Вызванная христианством переоценка королевской власти обнаруживается в «Хеймскрингле» не только в данном сне. Величие Олафа Святого раскрывается полностью не в его земных делах и подвигах, а в его связи с божественной силой; земное и скоропреходящее противопоставляется небесному и вечному. Вследствие этого дальнейшая борьба между претендентами и конунгами, повествование о которой наполняет несколько последних саг «Хеймскринглы», предстает как мелкая, лишенная высоких этических достоинств и оправдания свара, резко контрастирующая с величественным образом святого Олафа, время от времени творящего чудеса и тем напоминающего погрязшим в земных дрязгах людям о вечном и высшем.
То, что история норвежских конунгов после Олафа Харальдссона изображается как бы на фоне все более раскрывающейся святости этого «вечного короля Норвегии», придает повествованию определенный смысл, которого оно не имело в сагах, предшествующих «Саге об Олафе Святом», да и в большей части этой саги. Там у истории существовал собственно лишь один земной план и подвиги конунгов обладали самоценностью, ибо языческая судьба не образовывала какого-либо другого пласта реальности, но была имманентна деяниям людей. Двуплановость и соответственно двусмысленность истории, дихотомия земли и неба в «Хеймскрингле» обнаруживается только с введением в нее темы святого Олафа.
В упомянутом сне конунга Магнуса христианская философия выступает уже достаточно заметно: судьба, двигавшая поступками людей, казалась язычникам неумолимой и неизбежной; между тем Олаф, являющийся Магнусу, предлагает ему выбор: либо последовать велению судьбы, которая возвысит его, но и отяготит злодеяниями, либо уклониться от нее и предпочесть небесную славу.

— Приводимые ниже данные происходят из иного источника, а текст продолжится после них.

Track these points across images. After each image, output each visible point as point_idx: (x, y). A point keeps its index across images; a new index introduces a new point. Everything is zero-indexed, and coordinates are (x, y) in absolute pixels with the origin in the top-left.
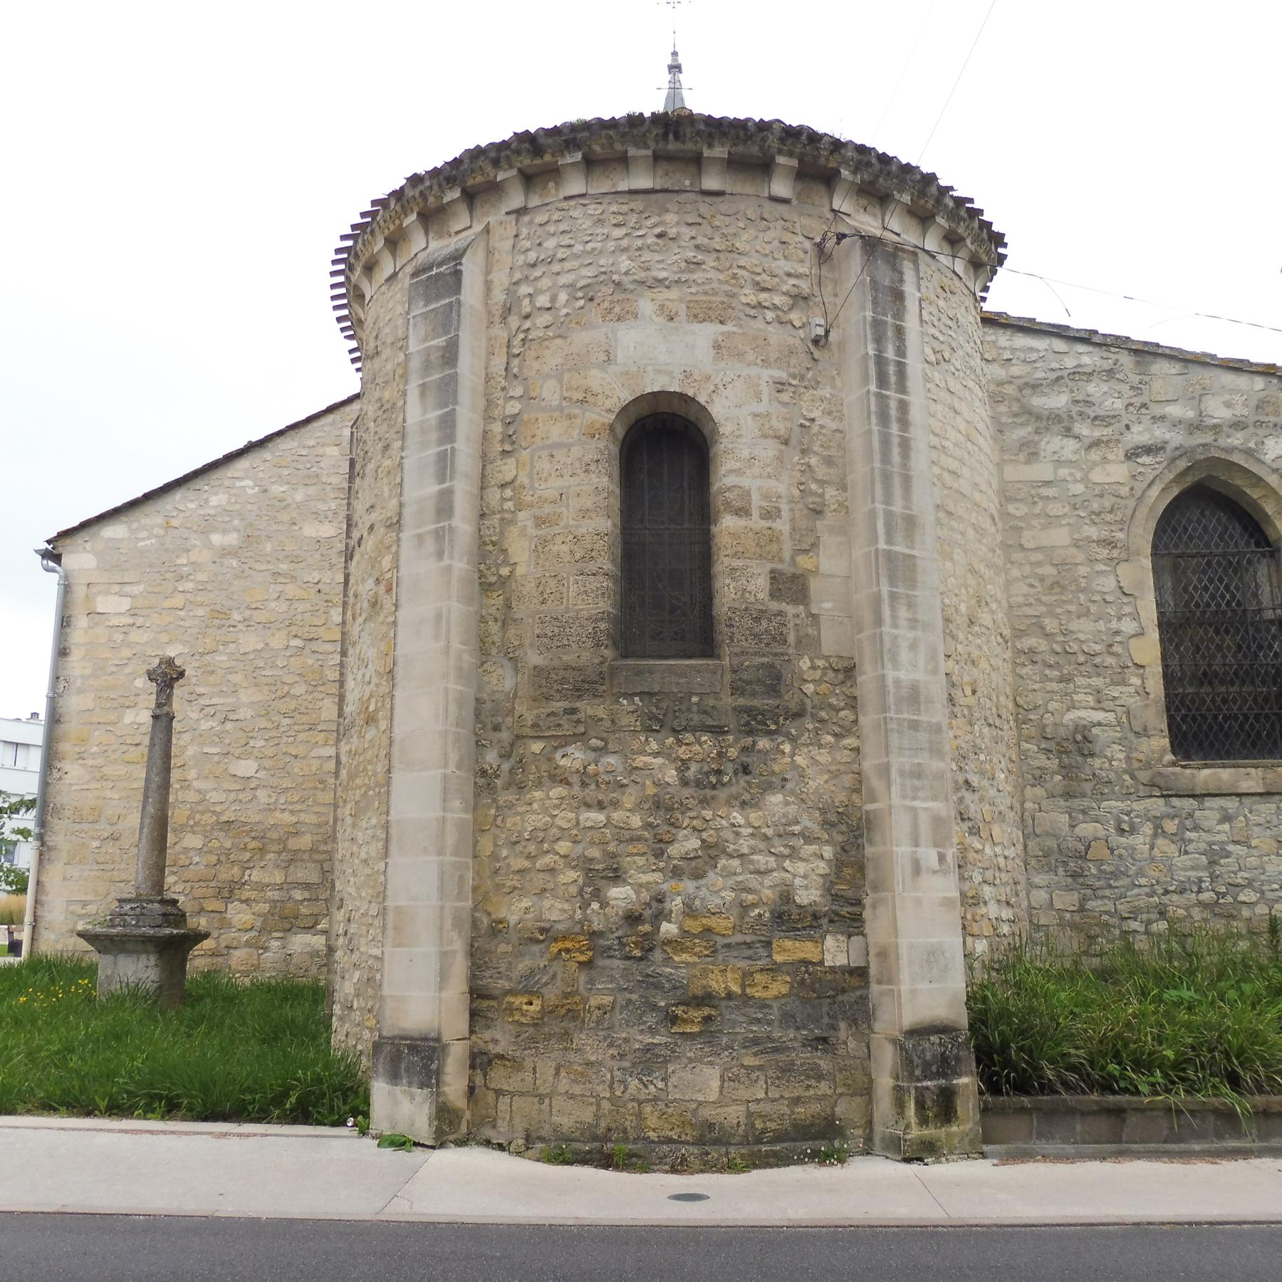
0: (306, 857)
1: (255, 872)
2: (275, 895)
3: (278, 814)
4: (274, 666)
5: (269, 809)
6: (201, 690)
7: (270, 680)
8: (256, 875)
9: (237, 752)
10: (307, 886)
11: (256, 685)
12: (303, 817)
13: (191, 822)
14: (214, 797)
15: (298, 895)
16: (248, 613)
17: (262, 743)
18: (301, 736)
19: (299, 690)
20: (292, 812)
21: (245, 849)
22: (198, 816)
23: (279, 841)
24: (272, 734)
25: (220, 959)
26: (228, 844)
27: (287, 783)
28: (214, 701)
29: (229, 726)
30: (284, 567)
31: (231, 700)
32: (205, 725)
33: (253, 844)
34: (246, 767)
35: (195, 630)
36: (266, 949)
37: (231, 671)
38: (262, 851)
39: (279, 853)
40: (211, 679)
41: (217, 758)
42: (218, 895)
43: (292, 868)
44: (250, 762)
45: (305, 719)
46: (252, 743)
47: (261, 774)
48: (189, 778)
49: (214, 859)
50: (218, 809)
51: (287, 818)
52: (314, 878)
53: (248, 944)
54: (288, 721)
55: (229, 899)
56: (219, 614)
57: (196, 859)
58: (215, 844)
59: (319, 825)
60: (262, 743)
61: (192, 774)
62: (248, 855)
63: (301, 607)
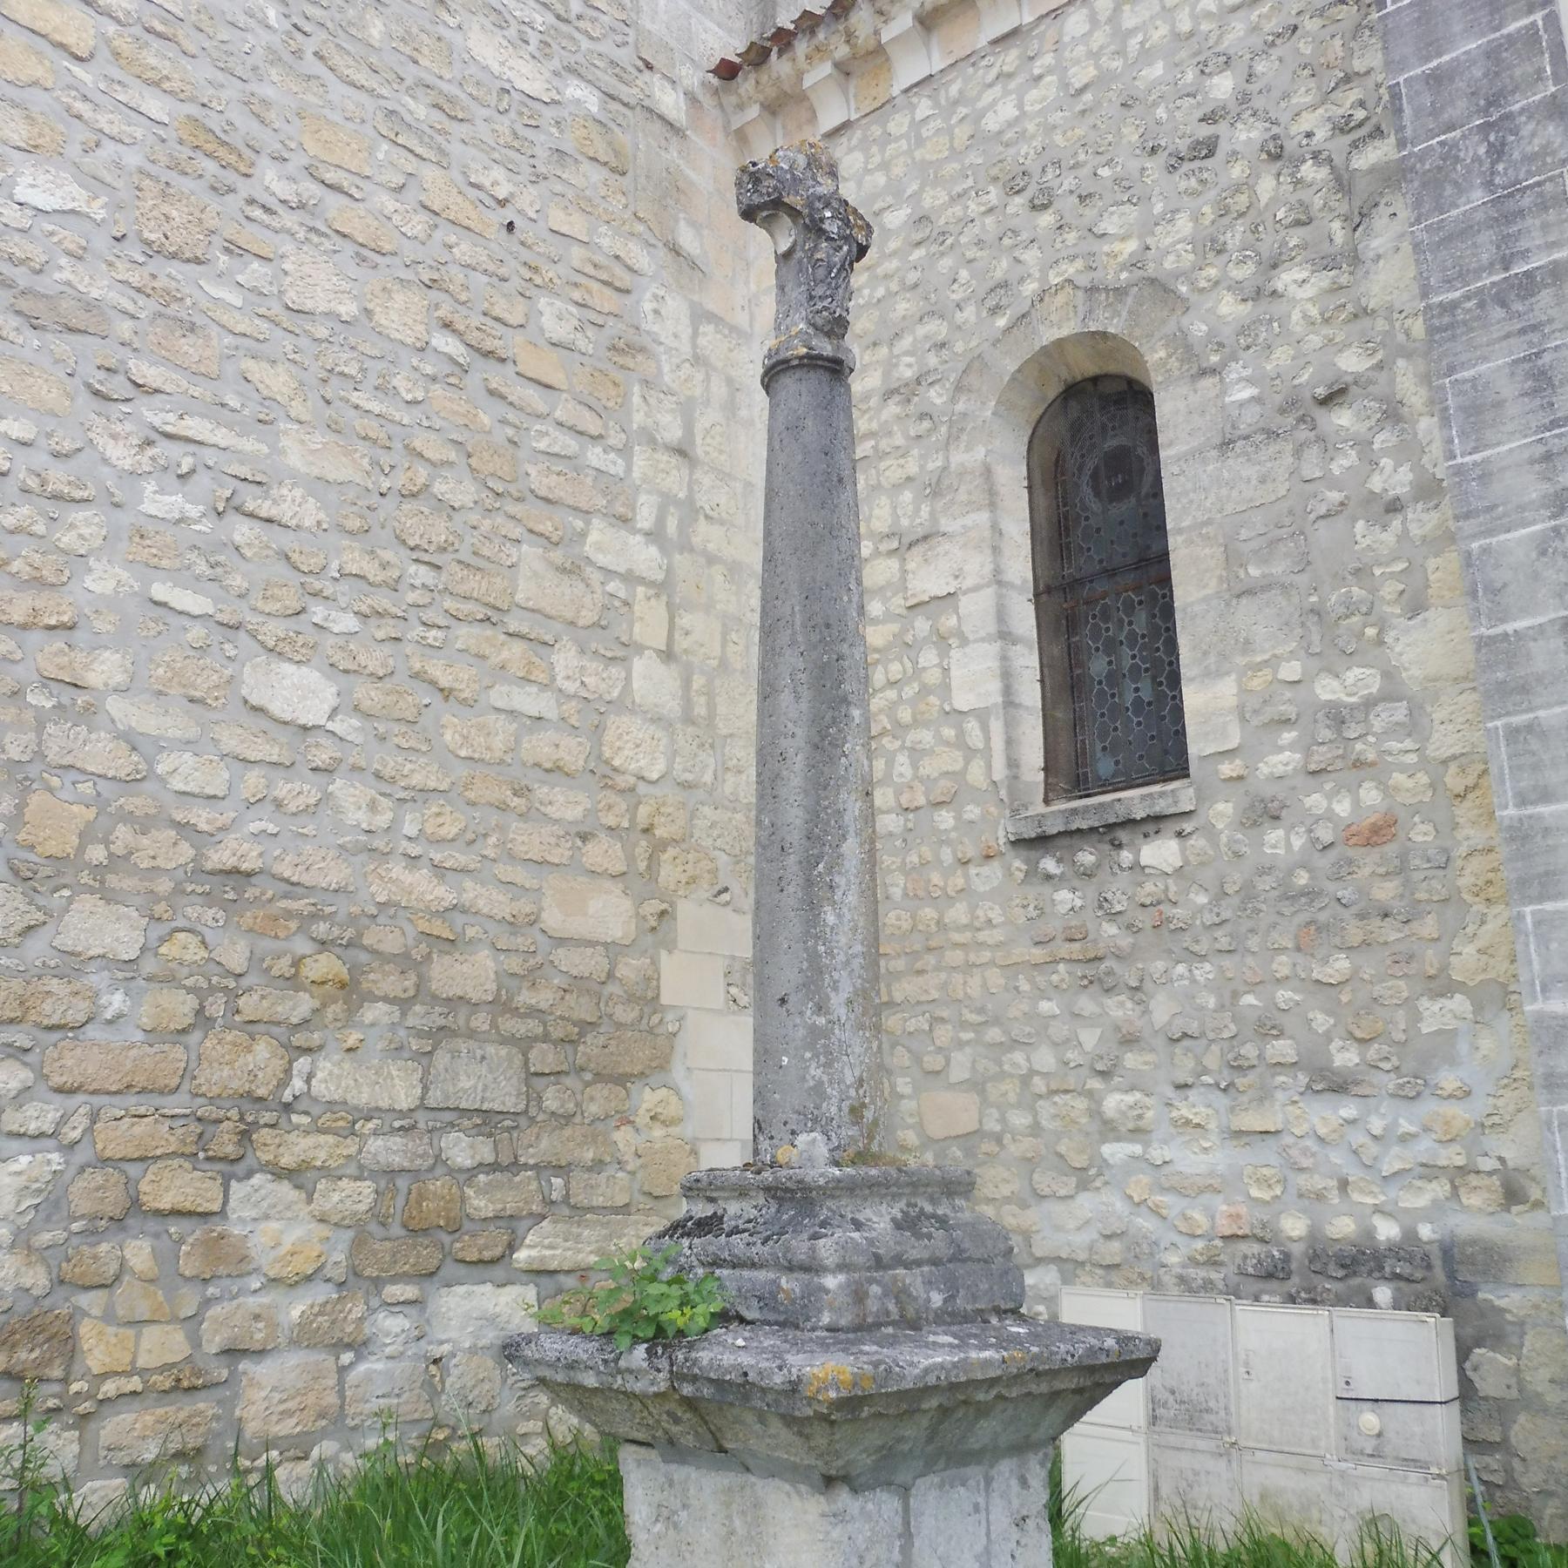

Следовательно, судьба сомнительна в этическом плане и не неизбежна в общем устройстве мироздания, в системе человеческих дел. Свобода выбора, предлагаемая святым Олафом Магнусу, имеет уже мало общего с язычеством, это свобода, предполагаемая у каждого христианина и заключающаяся в том, что он волен погубить или спасти свою душу.
Как мы могли убедиться, в снах, о которых повествуется в «Хеймскрингле» и которые должны были пролить свет на ход и смысл истории, переплетаются языческие мотивы с мотивами христианскими. Последние становятся ощутимыми преимущественно в последних сагах, хотя и в них далеко не торжествуют. Идея судьбы, играющая немалую роль в историческом мышлении автора саг о конунгах, имеет особую структуру.
Какие силы движут людьми? Чем определяются их поступки? Саги дают ответ и на эти вопросы. Деяния и самая жизнь людей управляются судьбой. Судьба — всеобщая детерминированность социальной жизни, настолько недифференцированная, что она распространяется равно и на природу, от которой жизнь людей не отделена достаточно четко, которой она, во всяком случае, еще не противопоставлена. Но судьба в представлении скандинава не безличная сила, стоящая над миром, не слепой рок, до какой-то степени она — внутреннее предназначение человека. Термины, употребляемые в сагах в этой связи, — «hamingja», «gaefa», «heill», «au?na», выражающие разные оттенки понятия «судьба»: «счастье», «удача», «участь», «доля», — обозначают качества отдельного человека или его семьи, рода (у каждого индивида или рода своя судьба, своя удача). «Hamingja» — в этом отношении термин наиболее показательный: это и личная удача, везение, и дух-охранитель отдельного человека, покидающий его в момент смерти и переходящий к потомку или близкому сородичу умершего либо умирающий вместе с ним.
Удача выявляется в поступках человека, поэтому активное, решительное действие — императив его поведения. Нерешительность и излишняя рефлективность расцениваются как признаки отсутствия счастья и осуждаются. Кроме того, и это очень существенно для понимания категории «счастья», «удачи» у скандинавов, такие качества не являются столь неотъемлемыми и постоянно сопутствующими индивиду, что он мог бы позволить себе не подкреплять их систематически своими поступками, не испытывать их в действии. От степени, характера счастья, везения человека зависит благоприятный исход его поступков, но лишь при постоянном напряжении всех моральных и физических сил он может добиться обнаружения своей удачи. В этом смысле представления скандинавов о судьбе далеки от фатализма; здесь нет и следа пассивной покорности и смирения перед высшей силой. Напротив, знание своей судьбы из предсказаний, гадания, вещего сна побуждает человека с наибольшей энергией и честью выполнить положенное, не страшиться даже неблагоприятной участи, не пытаться от нее уклониться, но гордо и мужественно ее принять.